### WORK REQUIRED:
The expected output is each line below containing "Verfügbarkeit", copied in full.

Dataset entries
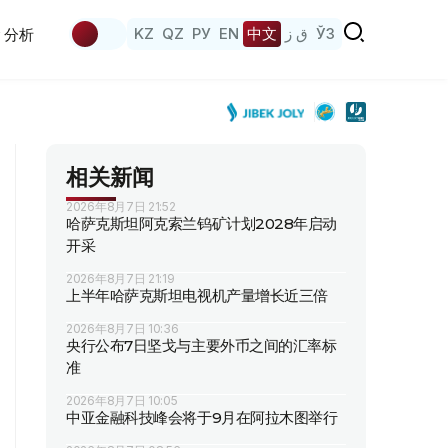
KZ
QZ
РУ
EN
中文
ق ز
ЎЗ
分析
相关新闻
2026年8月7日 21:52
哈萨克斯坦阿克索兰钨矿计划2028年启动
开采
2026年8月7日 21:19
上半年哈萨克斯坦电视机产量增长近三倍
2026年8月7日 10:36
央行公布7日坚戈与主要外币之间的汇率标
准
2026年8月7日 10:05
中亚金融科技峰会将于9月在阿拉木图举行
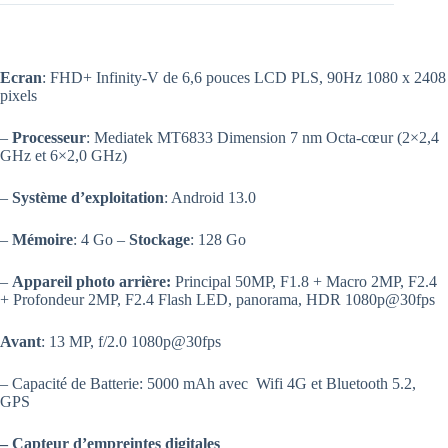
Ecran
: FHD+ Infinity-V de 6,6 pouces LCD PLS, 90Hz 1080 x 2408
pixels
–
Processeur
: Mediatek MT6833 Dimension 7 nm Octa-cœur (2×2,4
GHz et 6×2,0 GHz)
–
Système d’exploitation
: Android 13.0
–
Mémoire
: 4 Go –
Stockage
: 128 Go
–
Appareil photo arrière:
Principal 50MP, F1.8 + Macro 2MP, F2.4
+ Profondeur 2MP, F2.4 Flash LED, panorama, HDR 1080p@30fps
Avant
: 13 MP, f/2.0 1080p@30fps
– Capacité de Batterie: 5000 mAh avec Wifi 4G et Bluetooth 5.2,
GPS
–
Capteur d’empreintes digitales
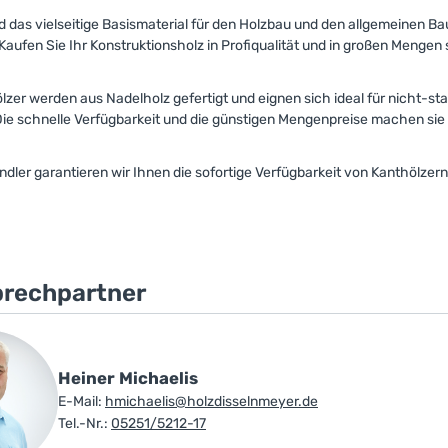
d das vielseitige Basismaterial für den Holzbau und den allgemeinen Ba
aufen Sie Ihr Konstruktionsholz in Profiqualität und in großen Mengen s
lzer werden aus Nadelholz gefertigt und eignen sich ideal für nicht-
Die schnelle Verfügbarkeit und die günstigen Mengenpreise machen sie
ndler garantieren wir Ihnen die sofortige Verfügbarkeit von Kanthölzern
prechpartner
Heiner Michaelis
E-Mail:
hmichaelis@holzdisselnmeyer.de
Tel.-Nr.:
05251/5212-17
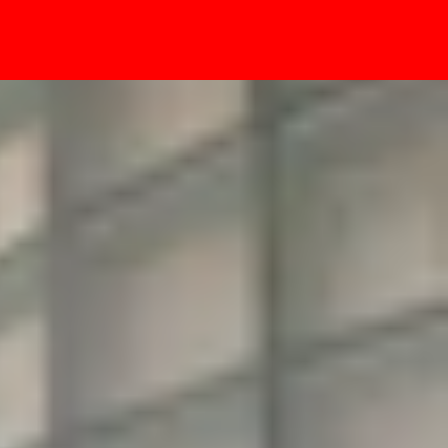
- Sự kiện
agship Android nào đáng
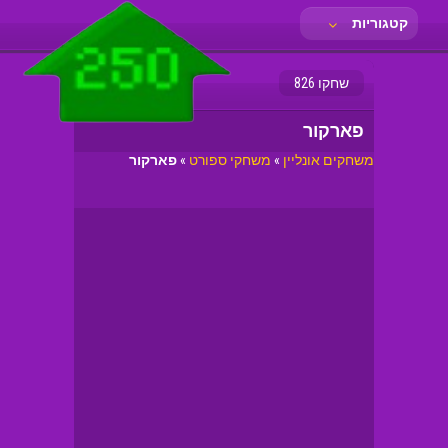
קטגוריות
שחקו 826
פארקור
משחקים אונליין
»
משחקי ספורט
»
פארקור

### OUTPUT:
Die schnelle Verfügbarkeit und die günstigen Mengenpreise machen sie
ndler garantieren wir Ihnen die sofortige Verfügbarkeit von Kanthölzern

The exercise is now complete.